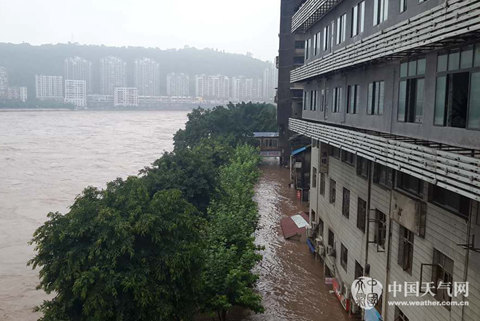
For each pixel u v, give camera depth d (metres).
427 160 12.50
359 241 21.22
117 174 66.56
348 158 23.67
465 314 12.48
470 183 10.52
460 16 10.70
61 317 16.08
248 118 85.38
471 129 11.76
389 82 17.14
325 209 28.20
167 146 100.81
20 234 39.59
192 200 30.25
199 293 19.12
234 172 45.69
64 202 50.47
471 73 11.77
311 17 26.16
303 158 49.38
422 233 14.93
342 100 23.09
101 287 15.88
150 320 16.70
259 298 20.67
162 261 17.41
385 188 18.14
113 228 17.12
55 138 113.44
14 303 27.19
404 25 13.77
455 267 13.03
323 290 26.88
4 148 92.31
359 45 17.78
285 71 66.94
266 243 35.69
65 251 16.75
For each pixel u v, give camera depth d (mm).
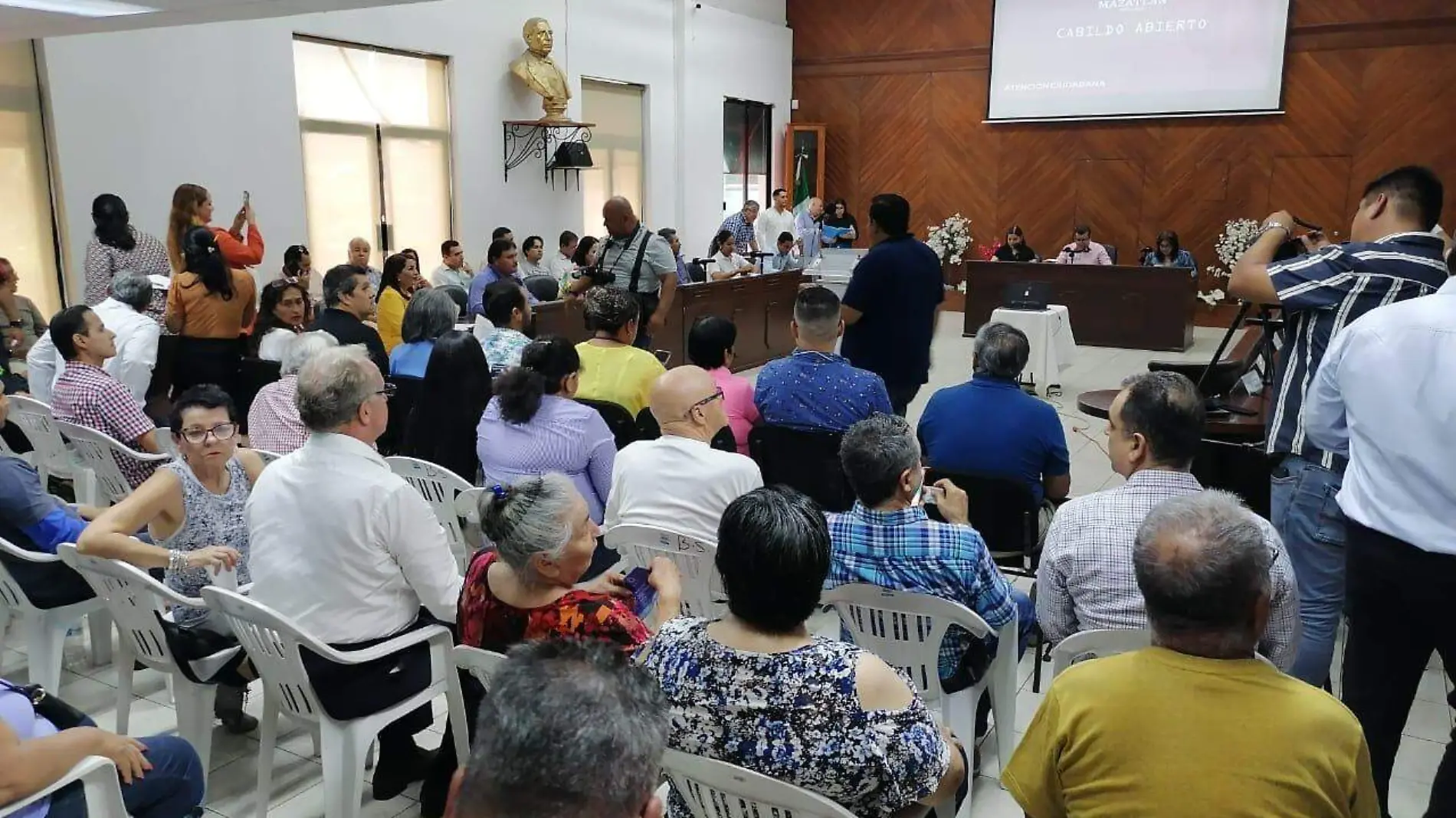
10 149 5930
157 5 3885
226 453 2508
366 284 4543
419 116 8547
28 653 2607
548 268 8984
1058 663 1960
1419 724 2734
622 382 3580
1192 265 10188
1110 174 11766
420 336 4195
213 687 2326
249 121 7086
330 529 2053
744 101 12406
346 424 2092
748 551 1396
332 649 1988
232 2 3844
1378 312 1848
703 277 9023
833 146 13273
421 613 2238
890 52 12727
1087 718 1254
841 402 3102
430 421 3635
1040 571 2104
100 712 2758
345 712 2041
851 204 13305
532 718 892
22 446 4164
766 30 12602
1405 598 1834
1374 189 2174
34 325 5426
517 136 9328
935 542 2098
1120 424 2023
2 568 2502
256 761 2539
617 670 972
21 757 1515
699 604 2508
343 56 7883
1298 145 10836
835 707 1368
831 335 3184
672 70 11133
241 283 4844
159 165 6566
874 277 3916
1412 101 10312
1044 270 10094
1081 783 1259
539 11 9352
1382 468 1823
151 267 5727
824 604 2213
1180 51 11062
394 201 8453
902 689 1417
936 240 12422
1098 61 11461
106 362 4332
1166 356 9461
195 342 4746
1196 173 11344
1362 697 1938
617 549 2584
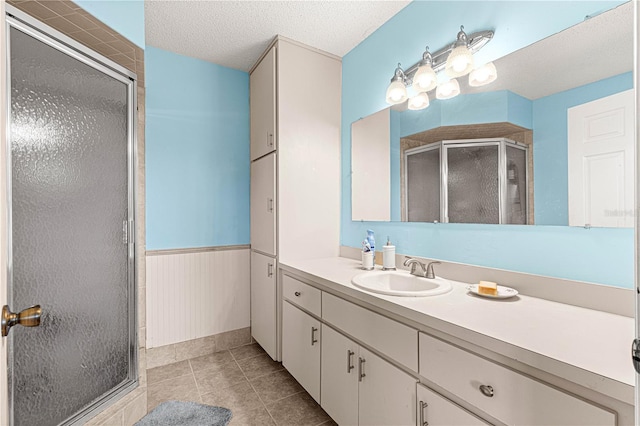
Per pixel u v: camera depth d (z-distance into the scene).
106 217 1.48
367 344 1.28
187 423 1.60
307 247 2.21
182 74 2.41
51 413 1.23
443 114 1.57
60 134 1.29
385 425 1.17
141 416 1.62
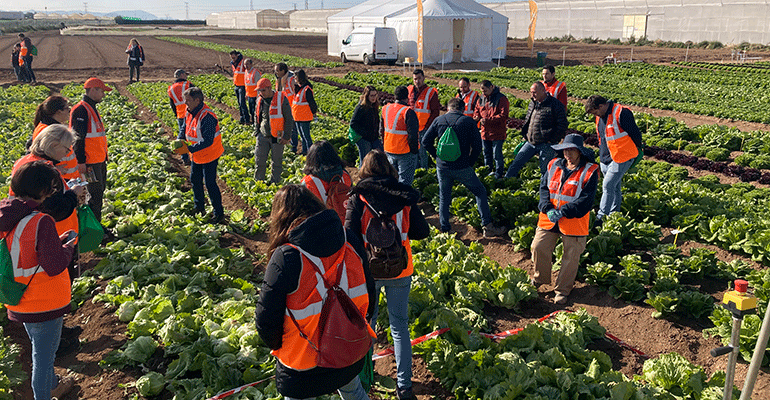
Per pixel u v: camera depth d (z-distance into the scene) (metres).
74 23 176.88
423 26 36.94
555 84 11.55
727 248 8.16
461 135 8.21
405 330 4.80
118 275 7.23
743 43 50.47
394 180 4.62
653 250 7.81
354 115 10.48
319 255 3.33
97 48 54.28
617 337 6.16
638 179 10.72
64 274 4.45
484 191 8.72
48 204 4.89
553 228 6.79
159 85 26.61
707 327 6.28
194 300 6.44
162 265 7.19
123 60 42.09
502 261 8.27
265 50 52.38
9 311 4.35
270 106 10.57
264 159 11.23
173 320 5.68
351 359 3.46
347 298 3.46
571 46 57.84
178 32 100.50
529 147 10.54
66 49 52.47
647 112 21.55
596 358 5.17
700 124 19.02
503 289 6.73
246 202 10.81
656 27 57.78
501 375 4.88
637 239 8.18
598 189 10.15
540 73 33.31
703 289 7.09
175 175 11.99
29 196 4.19
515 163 10.79
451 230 9.41
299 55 47.25
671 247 7.72
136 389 5.05
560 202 6.55
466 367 4.93
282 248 3.35
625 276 6.98
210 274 7.14
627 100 23.06
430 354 5.29
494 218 9.37
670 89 27.06
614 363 5.68
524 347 5.34
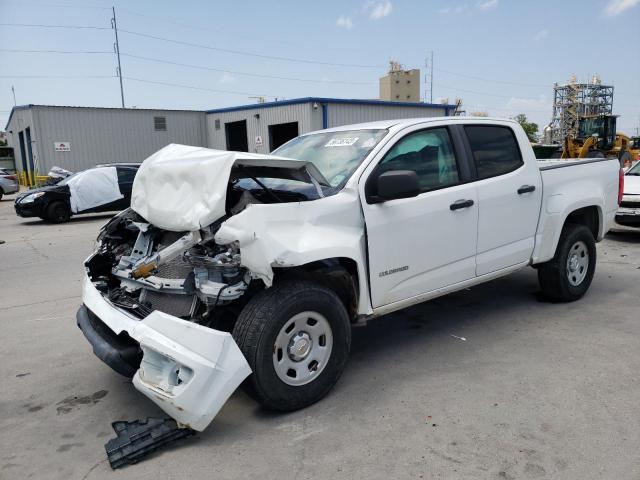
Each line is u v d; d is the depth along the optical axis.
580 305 5.61
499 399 3.60
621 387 3.71
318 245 3.41
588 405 3.47
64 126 28.03
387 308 3.99
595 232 5.90
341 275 3.77
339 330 3.61
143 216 3.76
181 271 3.49
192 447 3.15
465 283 4.53
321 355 3.58
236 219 3.11
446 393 3.71
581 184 5.50
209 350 3.04
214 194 3.17
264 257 3.15
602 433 3.13
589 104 65.62
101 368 4.40
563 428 3.20
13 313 6.03
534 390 3.71
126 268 3.92
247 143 29.06
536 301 5.78
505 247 4.81
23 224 14.96
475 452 2.99
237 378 3.10
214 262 3.15
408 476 2.80
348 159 4.04
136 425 3.34
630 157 23.59
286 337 3.39
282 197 3.80
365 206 3.76
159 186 3.60
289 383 3.43
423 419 3.38
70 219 15.70
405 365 4.22
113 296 3.79
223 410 3.60
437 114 28.38
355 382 3.94
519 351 4.42
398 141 4.10
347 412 3.50
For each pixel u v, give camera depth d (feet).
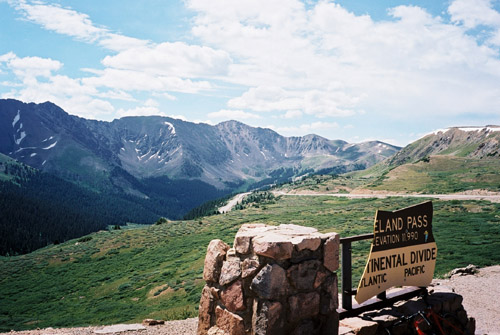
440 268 84.48
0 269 313.94
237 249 20.35
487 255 96.22
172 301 145.69
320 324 20.36
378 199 416.46
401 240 26.25
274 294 18.51
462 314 28.73
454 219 200.85
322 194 636.48
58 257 330.95
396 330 23.67
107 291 205.26
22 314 185.98
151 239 349.41
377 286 24.76
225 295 20.68
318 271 20.43
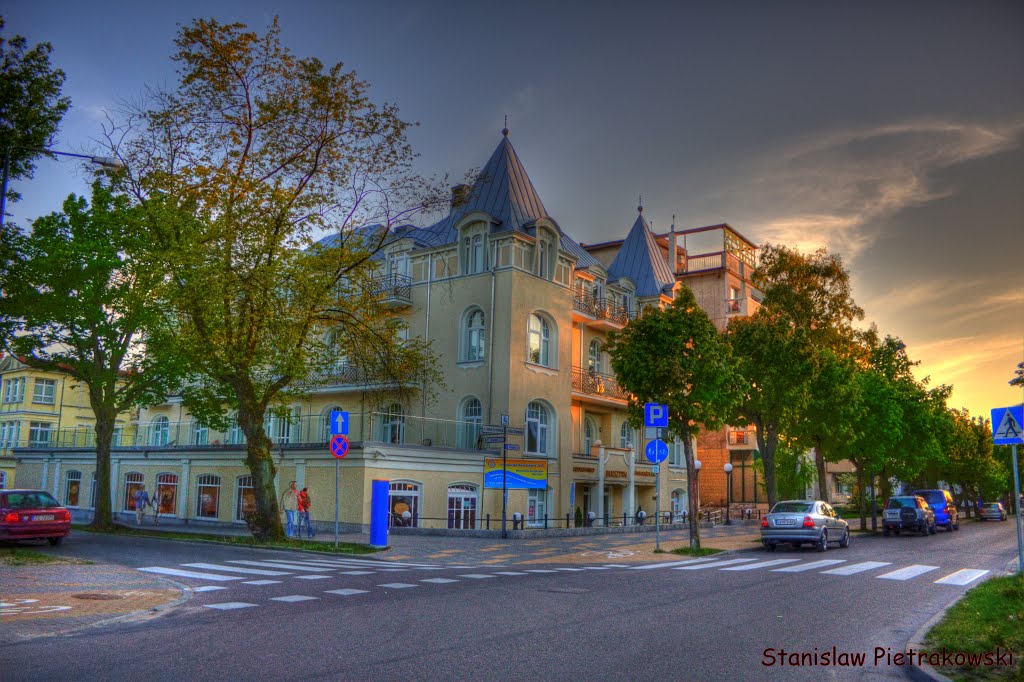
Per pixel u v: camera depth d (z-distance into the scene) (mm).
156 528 31703
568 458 37031
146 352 29797
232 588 12531
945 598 12438
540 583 13906
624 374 23172
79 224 29172
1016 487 15109
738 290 56812
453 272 36656
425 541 24797
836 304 42812
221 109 21781
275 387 23094
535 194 38094
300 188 22328
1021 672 6977
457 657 7598
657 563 18891
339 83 21828
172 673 6879
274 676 6793
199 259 20656
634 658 7680
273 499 22875
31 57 23500
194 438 38094
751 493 54125
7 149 19625
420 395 36531
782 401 29734
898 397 40844
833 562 19125
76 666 7129
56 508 21297
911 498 36031
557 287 37375
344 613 10141
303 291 21688
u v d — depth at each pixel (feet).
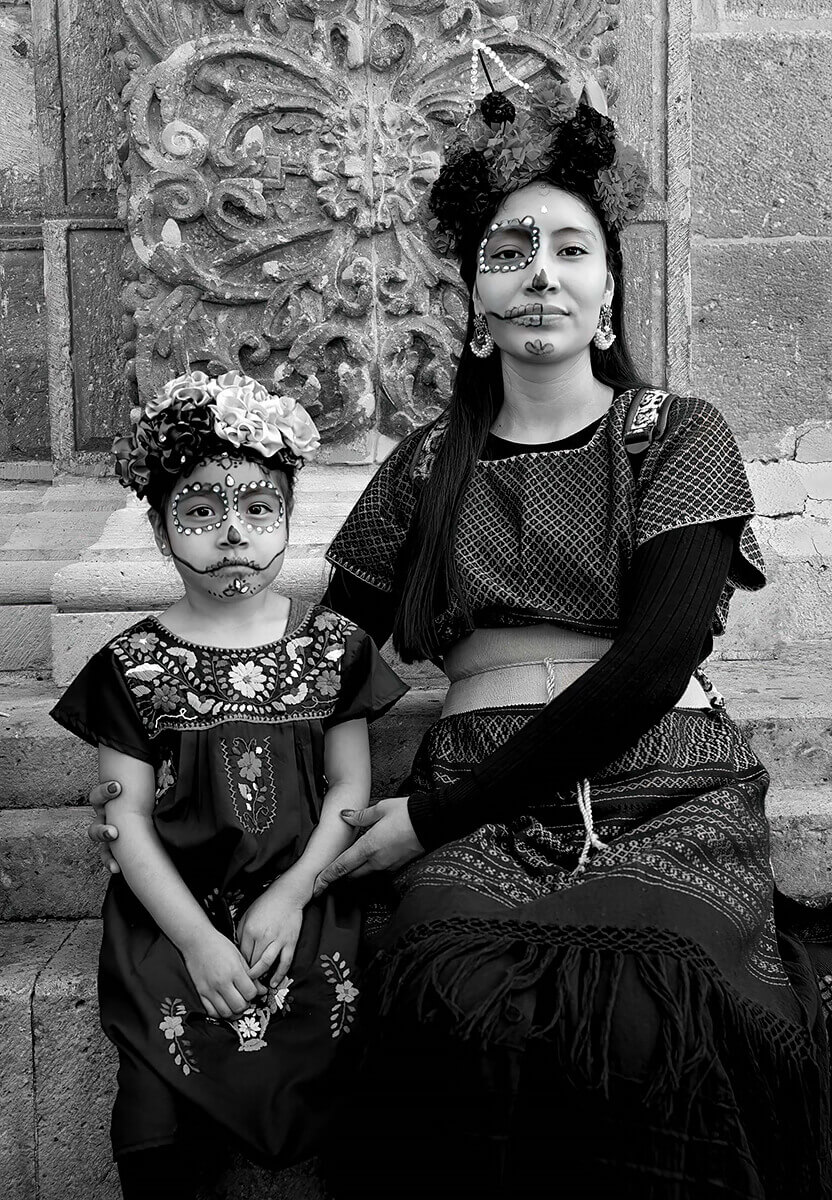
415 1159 4.16
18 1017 5.05
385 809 4.91
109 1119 5.09
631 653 4.64
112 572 6.95
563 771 4.62
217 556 4.93
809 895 5.87
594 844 4.66
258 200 7.42
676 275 8.13
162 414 5.00
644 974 4.03
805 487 8.47
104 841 4.93
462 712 5.24
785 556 7.98
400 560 5.69
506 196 5.22
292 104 7.41
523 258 5.12
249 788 4.88
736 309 8.55
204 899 4.90
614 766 4.87
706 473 4.92
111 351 8.44
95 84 8.39
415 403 7.67
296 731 5.00
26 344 8.93
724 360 8.59
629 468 5.03
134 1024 4.56
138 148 7.40
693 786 4.87
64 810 6.15
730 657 7.84
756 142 8.48
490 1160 4.00
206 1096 4.46
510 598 5.08
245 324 7.56
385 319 7.59
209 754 4.88
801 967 4.73
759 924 4.45
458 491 5.28
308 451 5.17
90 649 6.93
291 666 5.08
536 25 7.56
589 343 5.38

——————————

Your objective
Give every line above again exactly, with no pictures.

Your response
For each pixel u v, give camera depth d (metres).
427 160 12.50
359 241 21.22
117 174 66.56
348 158 23.67
465 314 12.48
470 183 10.52
460 16 10.70
61 317 16.08
248 118 85.38
471 129 11.76
389 82 17.14
325 209 28.20
167 146 100.81
20 234 39.59
192 200 30.25
199 293 19.12
234 172 45.69
64 202 50.47
471 73 11.77
311 17 26.16
303 158 49.38
422 233 14.93
342 100 23.09
101 287 15.88
150 320 16.70
259 298 20.67
162 261 17.41
385 188 18.14
113 228 17.12
55 138 113.44
14 303 27.19
404 25 13.77
455 267 13.03
323 290 26.88
4 148 92.31
359 45 17.78
285 71 66.94
266 243 35.69
65 251 16.75
For each pixel u v, give camera depth d (mm).
10 149 5930
157 5 3885
226 453 2508
366 284 4543
419 116 8547
28 653 2607
548 268 8984
1058 663 1960
1419 724 2734
622 382 3580
1192 265 10188
1110 174 11766
420 336 4195
213 687 2326
249 121 7086
330 529 2053
744 101 12406
346 424 2092
748 551 1396
332 649 1988
232 2 3844
1378 312 1848
703 277 9023
833 146 13273
421 613 2238
890 52 12727
1087 718 1254
841 402 3102
430 421 3635
1040 571 2104
100 712 2758
345 712 2041
851 204 13305
532 718 892
22 446 4164
766 30 12602
1405 598 1834
1374 189 2174
34 325 5426
517 136 9328
935 542 2098
1120 424 2023
2 568 2502
256 761 2539
617 670 972
21 757 1515
699 604 2508
343 56 7883
1298 145 10836
835 707 1368
831 335 3184
672 70 11133
241 283 4844
159 165 6566
874 277 3916
1412 101 10312
1044 270 10094
1081 783 1259
539 11 9352
1382 468 1823
151 267 5727
824 604 2213
1180 51 11062
394 201 8453
902 689 1417
936 240 12422
1098 61 11461
106 362 4332
1166 356 9461
195 342 4746
1196 173 11344
1362 697 1938
617 549 2584
Per pixel u v: camera depth d (z-distance into the scene).
106 217 1.48
367 344 1.28
187 423 1.60
307 247 2.21
182 74 2.41
51 413 1.23
443 114 1.57
60 134 1.29
385 425 1.17
141 416 1.62
Per pixel u v: camera depth d (z-distance into the scene) (metres).
74 23 176.88
423 26 36.94
555 84 11.55
727 248 8.16
461 135 8.21
405 330 4.80
118 275 7.23
743 43 50.47
394 180 4.62
653 250 7.81
354 115 10.48
319 255 3.33
97 48 54.28
617 337 6.16
638 179 10.72
64 274 4.45
484 191 8.72
48 204 4.89
553 228 6.79
159 85 26.61
707 327 6.28
194 300 6.44
162 265 7.19
123 60 42.09
502 261 8.27
265 50 52.38
9 311 4.35
270 106 10.57
264 159 11.23
173 320 5.68
351 359 3.46
347 298 3.46
571 46 57.84
178 32 100.50
529 147 10.54
66 49 52.47
647 112 21.55
596 358 5.17
700 124 19.02
503 289 6.73
246 202 10.81
656 27 57.78
501 375 4.88
637 239 8.18
598 189 10.15
540 73 33.31
703 289 7.09
175 175 11.99
29 196 4.19
515 163 10.79
451 230 9.41
299 55 47.25
671 247 7.72
136 389 5.05
560 202 6.55
466 367 4.93
282 248 3.35
625 276 6.98
210 274 7.14
627 100 23.06
430 354 5.29
494 218 9.37
670 89 27.06
614 363 5.68
524 347 5.34
Each line is u v d; d is the depth along the optical axis.
580 305 5.61
499 399 3.60
621 387 3.71
318 245 3.41
588 405 3.47
64 126 28.03
387 308 3.99
595 232 5.90
341 275 3.77
339 330 3.61
143 216 3.76
181 271 3.49
192 447 3.15
465 283 4.53
321 355 3.58
236 219 3.11
446 393 3.71
581 184 5.50
209 350 3.04
214 194 3.17
264 257 3.15
602 433 3.13
589 104 65.62
101 368 4.40
563 428 3.20
13 313 6.03
534 390 3.71
126 268 3.92
247 143 29.06
536 301 5.78
505 247 4.81
23 224 14.96
475 452 2.99
237 378 3.10
214 262 3.15
408 476 2.80
348 159 4.04
136 425 3.34
630 157 23.59
286 337 3.39
282 197 3.80
365 206 3.76
159 186 3.60
289 383 3.43
423 419 3.38
70 219 15.70
405 365 4.22
113 296 3.79
223 410 3.60
437 114 28.38
355 382 3.94
519 351 4.42
398 141 4.10
347 412 3.50
For each pixel u v, give camera depth d (feet).
440 268 84.48
0 269 313.94
237 249 20.35
487 255 96.22
172 301 145.69
320 324 20.36
378 199 416.46
401 240 26.25
274 294 18.51
462 314 28.73
454 219 200.85
322 194 636.48
58 257 330.95
396 330 23.67
107 291 205.26
22 314 185.98
151 239 349.41
377 286 24.76
225 295 20.68
318 271 20.43
Per pixel u v: camera depth d (z-distance into the scene) (mm).
156 528 31703
568 458 37031
146 352 29797
232 588 12531
945 598 12438
540 583 13906
624 374 23172
79 224 29172
1016 487 15109
738 290 56812
453 272 36656
425 541 24797
836 304 42812
221 109 21781
275 387 23094
535 194 38094
300 188 22328
1021 672 6977
457 657 7598
657 563 18891
339 83 21828
172 673 6879
274 676 6793
199 259 20656
634 658 7680
273 499 22875
31 57 23500
194 438 38094
751 493 54125
7 149 19625
420 395 36531
782 401 29734
898 397 40844
833 562 19125
76 666 7129
56 508 21297
911 498 36031
557 287 37375
344 613 10141
303 291 21688
u v d — depth at each pixel (feet).
415 1159 4.16
18 1017 5.05
385 809 4.91
109 1119 5.09
631 653 4.64
112 572 6.95
563 771 4.62
217 556 4.93
809 895 5.87
594 844 4.66
258 200 7.42
676 275 8.13
162 414 5.00
644 974 4.03
805 487 8.47
104 841 4.93
462 712 5.24
785 556 7.98
400 560 5.69
506 196 5.22
292 104 7.41
523 258 5.12
249 788 4.88
736 309 8.55
204 899 4.90
614 766 4.87
706 473 4.92
111 351 8.44
95 84 8.39
415 403 7.67
296 731 5.00
26 344 8.93
724 360 8.59
629 468 5.03
134 1024 4.56
138 148 7.40
693 786 4.87
64 810 6.15
730 657 7.84
756 142 8.48
490 1160 4.00
206 1096 4.46
510 598 5.08
245 324 7.56
385 319 7.59
209 754 4.88
801 967 4.73
759 924 4.45
458 491 5.28
308 451 5.17
90 649 6.93
291 666 5.08
536 25 7.56
589 343 5.38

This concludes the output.